DIRECTIONS —
1. Answer these questions about the blog post:
(a) In which city was the "Art of the Portrait" conference held?
(b) Whose studio is the Society of Figurative Arts?
(c) What are the size and medium of the painting "Ann"?
2. Edit the blog post by rewriting the part starting with "I may not be" and going on through "have a baby!).", putting "many" in place of "numerous".

SELECTION —
Wednesday, April 30, 2014

How to Feel Better: Paint Something!

There was a moment (okay, several moments) of self-pity this past weekend as I perused Facebook and saw most of my artist friends living it up in Washington, D.C. at the annual "Art of the Portrait" conference. I so wanted to be there, taking it all in, talking about art, and learning from the best. But it wasn't meant to be.

So I painted something. Slept in. Walked the dog. Enjoyed the gorgeous weather. Spent time with my husband. Caught up with old friends.

I may not be counting down the days till my due date (the daily baby emails I get are doing that for me!), but I am keenly aware that life is about to change VERY soon. Something tells me I'm not quite ready yet. I still have a couple of paintings to finish. I've enjoyed working on several commissioned portraits, which I will post photos of very soon, but those are still not finished. I've also kept busy with numerous other projects to supplement my need for the challenges of figurative work, and the adrenaline rush of alla prima painting (and also to distract myself from the fact that I'm about to have a baby!).

One of those alla prima portraits happened yesterday at the Society of Figurative Arts. SOFA is the studio of the wonderful Michael Mentler, who is a very dear friend of mine and someone I respect immensely. I used to go there and paint live portraits every week, but since my world has been so crazy lately, I have only had the luxury of going a few times within the last eight months. I had a couple of reasons for wanting to go, of course. First, my energy level was excellent (one can never take that for granted when they are 9 months pregnant)! Second, I hadn't done a live alla prima portrait in quite a few weeks. Third, I wanted to hear all about the Portrait Society conference. Michael and several others from here in Dallas had been able to go, while I begrudgingly stayed behind thanks to airline travel restrictions for pregnant women. It broke my heart to miss it, having been to the last five conferences and knowing that they are often a major highlight of my year. Michael even described the PSOA as a "second church" to me... I think he is right!

I heard that the conference was one of the best they've ever had, if not THE best. I was very happy to hear from Michael that he visited with some of the most remarkable and talented artists alive. While I again felt some of the pangs that had hit me over the weekend, hearing about the conference made me more determined than ever to make it back next year.

Meanwhile, we had an excellent model at the studio (thank you, Ann!), so I let out my pent-up FOMO by painting one of the best 3-hour alla prima heads I've done in quite some time. It was invigorating and fun, and I felt so much better afterwards! The moral of the story... it's always better to keep busy and PAINT SOMETHING than to sit around wishing you were somewhere else. :-)

"Ann" - 16x12" - oil on linen panel (3 hours alla prima)


Thursday, April 10, 2014

For Love of the Demo

March was a busy month for me. With my third trimester well under way, I was a little concerned that I wouldn't have the energy for it all. But the passion and drive didn't wane, and I was able to accomplish a lot in spite of the need for much more sleep and the irritating plague of heartburn that happens when you're carrying high.

Data items:
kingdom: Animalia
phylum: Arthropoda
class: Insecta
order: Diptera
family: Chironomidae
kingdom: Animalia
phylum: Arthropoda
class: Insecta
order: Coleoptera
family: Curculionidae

==

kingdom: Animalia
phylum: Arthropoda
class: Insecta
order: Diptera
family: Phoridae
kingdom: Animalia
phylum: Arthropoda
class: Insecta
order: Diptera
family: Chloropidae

WRITTEN RESPONSES —
1.
(a) Washington, D.C.
(b) Michael Mentler's
(c) 16x12", oil on linen panel

2.
I may not be counting down the days till my due date (the daily baby emails I get are doing that for me!), but I am keenly aware that life is about to change VERY soon. Something tells me I'm not quite ready yet. I still have a couple of paintings to finish. I've enjoyed working on several commissioned portraits, which I will post photos of very soon, but those are still not finished. I've also kept busy with many other projects to supplement my need for the challenges of figurative work, and the adrenaline rush of alla prima painting (and also to distract myself from the fact that I'm about to have a baby!).